Hewlett awarded for coverage of McNeair case, government accountability
{Michael Hewlett accepts award at NC News Summit. Photo: Antionette Kerr/Davidson Local}
Michael Hewlett has won the Sunshine Award for Journalism from the N.C. Open Government Coalition for a story on Charles McNeair of Lexington that he wrote for The Assembly, a digital magazine featuring in-depth reporting and writing about North Carolina. Davidson Local reprinted the story, with permission, by The Assembly.
The award was recently presented to Hewlett at the annual N.C. News and Information Summit held at North Carolina Central University.

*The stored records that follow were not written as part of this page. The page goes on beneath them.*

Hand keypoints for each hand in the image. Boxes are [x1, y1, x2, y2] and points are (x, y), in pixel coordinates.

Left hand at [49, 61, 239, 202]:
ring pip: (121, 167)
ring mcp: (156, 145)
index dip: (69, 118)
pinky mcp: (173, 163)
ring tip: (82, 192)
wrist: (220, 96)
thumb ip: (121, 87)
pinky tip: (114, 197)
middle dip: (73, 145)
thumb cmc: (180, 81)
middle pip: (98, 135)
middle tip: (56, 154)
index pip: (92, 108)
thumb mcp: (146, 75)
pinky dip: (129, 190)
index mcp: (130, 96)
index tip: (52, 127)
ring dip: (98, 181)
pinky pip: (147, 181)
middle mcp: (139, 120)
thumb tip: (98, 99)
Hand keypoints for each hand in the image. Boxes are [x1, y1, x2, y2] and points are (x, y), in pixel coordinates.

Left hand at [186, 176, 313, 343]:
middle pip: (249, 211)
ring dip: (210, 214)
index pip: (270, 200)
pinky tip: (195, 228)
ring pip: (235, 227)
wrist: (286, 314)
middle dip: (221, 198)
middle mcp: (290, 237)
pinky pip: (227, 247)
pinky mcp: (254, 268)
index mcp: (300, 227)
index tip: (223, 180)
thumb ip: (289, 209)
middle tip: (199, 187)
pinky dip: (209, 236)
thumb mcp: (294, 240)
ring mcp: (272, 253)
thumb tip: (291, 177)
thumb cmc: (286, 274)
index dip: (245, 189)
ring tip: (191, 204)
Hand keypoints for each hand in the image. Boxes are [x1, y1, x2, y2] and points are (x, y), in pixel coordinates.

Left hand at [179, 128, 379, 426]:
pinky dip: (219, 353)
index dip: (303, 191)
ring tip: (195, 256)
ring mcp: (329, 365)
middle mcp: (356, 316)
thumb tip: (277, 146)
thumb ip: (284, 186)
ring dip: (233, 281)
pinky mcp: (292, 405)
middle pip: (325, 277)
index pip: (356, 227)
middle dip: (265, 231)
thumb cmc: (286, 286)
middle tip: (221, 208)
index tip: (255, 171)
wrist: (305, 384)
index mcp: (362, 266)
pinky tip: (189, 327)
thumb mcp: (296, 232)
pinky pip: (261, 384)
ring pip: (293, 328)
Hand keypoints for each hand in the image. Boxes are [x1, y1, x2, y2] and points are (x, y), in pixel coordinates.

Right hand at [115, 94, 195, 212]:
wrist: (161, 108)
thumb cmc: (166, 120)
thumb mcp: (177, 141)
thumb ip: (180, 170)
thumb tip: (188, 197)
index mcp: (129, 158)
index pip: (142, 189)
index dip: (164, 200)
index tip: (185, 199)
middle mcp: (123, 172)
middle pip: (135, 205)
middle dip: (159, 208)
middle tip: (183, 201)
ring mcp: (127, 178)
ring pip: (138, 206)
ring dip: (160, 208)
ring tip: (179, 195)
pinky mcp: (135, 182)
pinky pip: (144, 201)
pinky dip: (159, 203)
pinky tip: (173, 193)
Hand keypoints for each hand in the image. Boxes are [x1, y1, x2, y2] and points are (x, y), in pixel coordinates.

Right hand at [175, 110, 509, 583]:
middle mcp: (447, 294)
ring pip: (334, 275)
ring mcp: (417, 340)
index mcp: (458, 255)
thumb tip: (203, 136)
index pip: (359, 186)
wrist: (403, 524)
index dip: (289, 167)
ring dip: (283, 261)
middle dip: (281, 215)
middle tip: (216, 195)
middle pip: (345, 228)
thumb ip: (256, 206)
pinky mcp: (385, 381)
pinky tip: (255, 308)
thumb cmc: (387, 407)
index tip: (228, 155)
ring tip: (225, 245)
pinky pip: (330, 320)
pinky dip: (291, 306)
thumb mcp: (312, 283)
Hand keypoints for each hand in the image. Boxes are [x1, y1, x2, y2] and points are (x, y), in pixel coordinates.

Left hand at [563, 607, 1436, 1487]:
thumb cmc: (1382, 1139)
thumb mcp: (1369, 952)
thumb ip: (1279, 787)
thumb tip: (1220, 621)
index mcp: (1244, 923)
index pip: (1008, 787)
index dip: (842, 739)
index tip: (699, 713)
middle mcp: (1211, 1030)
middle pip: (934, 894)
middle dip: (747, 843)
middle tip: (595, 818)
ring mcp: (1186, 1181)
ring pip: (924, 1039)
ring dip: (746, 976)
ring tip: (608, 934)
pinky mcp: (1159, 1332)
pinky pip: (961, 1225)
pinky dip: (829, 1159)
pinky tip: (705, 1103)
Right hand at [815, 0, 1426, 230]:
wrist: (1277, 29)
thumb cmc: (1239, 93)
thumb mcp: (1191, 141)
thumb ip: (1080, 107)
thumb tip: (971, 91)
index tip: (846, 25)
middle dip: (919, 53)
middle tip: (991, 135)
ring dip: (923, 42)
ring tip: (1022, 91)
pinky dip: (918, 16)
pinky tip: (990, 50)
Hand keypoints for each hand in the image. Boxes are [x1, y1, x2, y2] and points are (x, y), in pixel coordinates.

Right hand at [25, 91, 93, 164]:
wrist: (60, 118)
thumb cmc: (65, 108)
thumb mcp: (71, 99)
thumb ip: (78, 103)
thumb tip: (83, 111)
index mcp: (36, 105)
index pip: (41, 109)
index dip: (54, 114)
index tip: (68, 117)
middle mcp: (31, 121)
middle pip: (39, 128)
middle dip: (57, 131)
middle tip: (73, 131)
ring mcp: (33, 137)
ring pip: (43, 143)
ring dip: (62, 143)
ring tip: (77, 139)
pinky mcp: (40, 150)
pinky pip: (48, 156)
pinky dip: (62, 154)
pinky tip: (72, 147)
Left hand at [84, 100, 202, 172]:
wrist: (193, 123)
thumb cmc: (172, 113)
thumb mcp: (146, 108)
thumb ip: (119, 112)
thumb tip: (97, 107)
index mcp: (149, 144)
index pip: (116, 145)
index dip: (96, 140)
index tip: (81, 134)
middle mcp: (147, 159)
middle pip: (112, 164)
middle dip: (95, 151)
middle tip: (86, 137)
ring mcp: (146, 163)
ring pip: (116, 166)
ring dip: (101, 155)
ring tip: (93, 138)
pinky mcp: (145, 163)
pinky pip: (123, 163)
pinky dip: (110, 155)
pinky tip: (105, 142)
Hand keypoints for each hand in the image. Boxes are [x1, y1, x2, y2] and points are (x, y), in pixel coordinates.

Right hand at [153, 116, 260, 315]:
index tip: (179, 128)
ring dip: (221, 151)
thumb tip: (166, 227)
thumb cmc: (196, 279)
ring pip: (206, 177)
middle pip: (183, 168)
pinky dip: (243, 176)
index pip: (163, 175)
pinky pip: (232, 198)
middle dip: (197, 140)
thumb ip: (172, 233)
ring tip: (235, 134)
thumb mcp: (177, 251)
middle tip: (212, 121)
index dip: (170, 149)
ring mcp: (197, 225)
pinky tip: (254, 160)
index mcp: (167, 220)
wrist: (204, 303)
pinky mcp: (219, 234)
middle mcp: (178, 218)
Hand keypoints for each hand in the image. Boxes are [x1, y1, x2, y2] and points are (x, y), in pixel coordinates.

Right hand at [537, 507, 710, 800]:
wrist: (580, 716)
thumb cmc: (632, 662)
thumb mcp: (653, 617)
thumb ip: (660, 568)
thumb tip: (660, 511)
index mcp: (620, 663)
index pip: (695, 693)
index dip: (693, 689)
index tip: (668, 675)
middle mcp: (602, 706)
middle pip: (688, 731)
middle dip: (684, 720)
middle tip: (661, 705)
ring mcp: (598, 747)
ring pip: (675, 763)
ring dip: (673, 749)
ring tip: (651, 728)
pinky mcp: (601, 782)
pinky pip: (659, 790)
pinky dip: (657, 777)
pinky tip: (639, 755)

The Coalition is a nonpartisan group that unites organizations interested in ensuring and enhancing the public’s access to government records and meetings. The Sunshine Award recognizes journalists and news organizations that have effectively used public records to tell stories of significant importance in their communities. In a session with Rebuild Local News, Davidson Local was featured as a small news outlet case study.
For Hewlett, the award recognizes his efforts to use public records law to shine a light on the case of Charles McNeair, a 16- year-old black teenager who pleaded guilty in 1979 to second-degree rape of a 57-year-old white woman after his attorney coerced him to take a life sentence plea deal or risk getting the death penalty in a trial.
In an interview, Hewlett noted North Carolina had already done away with the death penalty for rape at that time. If McNeair took the same plea today — 44 years later — the maximum sentence would be about 10 years, he added.
Hewlett said McNeair has maintained his innocence over the years and said the relationship with the woman was consensual.
Hewlett and The Assembly filed a motion seeking the release of the criminal investigative file from 1979, which could have shed light on what steps the Lexington Police Department took in their investigation, whether they collected a rape kit or if there was any other physical evidence from the scene such as DNA or fingerprints. But the file had been destroyed.
But another motion seeking the release of records related to McNeair being questioned in other criminal cases was granted. In those records, it was discovered that being functionally illiterate at the time, McNeair signed statements he couldn’t read. In fact, in another case in which he was questioned his statement was written in cursive but he only printed his name, “which led me to believe the police wrote it,” Hewlett said.
Hewlett’s in-depth story about McNeair also puts the case in the context of systemic racism in the local law enforcement and legal system at the time.
The story notes that a local group of McNeair supporters have lobbied Gov. Roy Cooper’s office to draw attention to McNeair’s clemency petition, which was filed in September 2022. Cooper has until the end of his term in December of this year to consider granting clemency.
Hewlett said the idea for the story was suggested to him by Phoebe Zerwick, his former editor at the Winston-Salem Journal and now director of the journalism program at Wake Forest University. She is also the author of “Beyond Innocence: The Life Sentence of Darryl Hunt,” a book about a 19-year-old black teen wrongly accused of rape and murder of a white woman in 1984 who was finally exonerated and released from prison in February 2004 after DNA testing was ordered in his appeal in 2003.
Zerwick had previously written an eight-part series exposing the systemic racism in the legal system in the case for the Journal titled “Murder, Race, Justice: The State vs. Darryl Hunt.” Zerwick said there were similarities in the two cases.
Before joining the staff of The Assembly as a criminal justice reporter about a year ago, Hewlett was a reporter for 20 years with the Winston-Salem Journal, primarily covering local government, criminal justice, and education as well as some feature stories on pop culture. He covered news in Davidson and Davie counties for a couple of those years.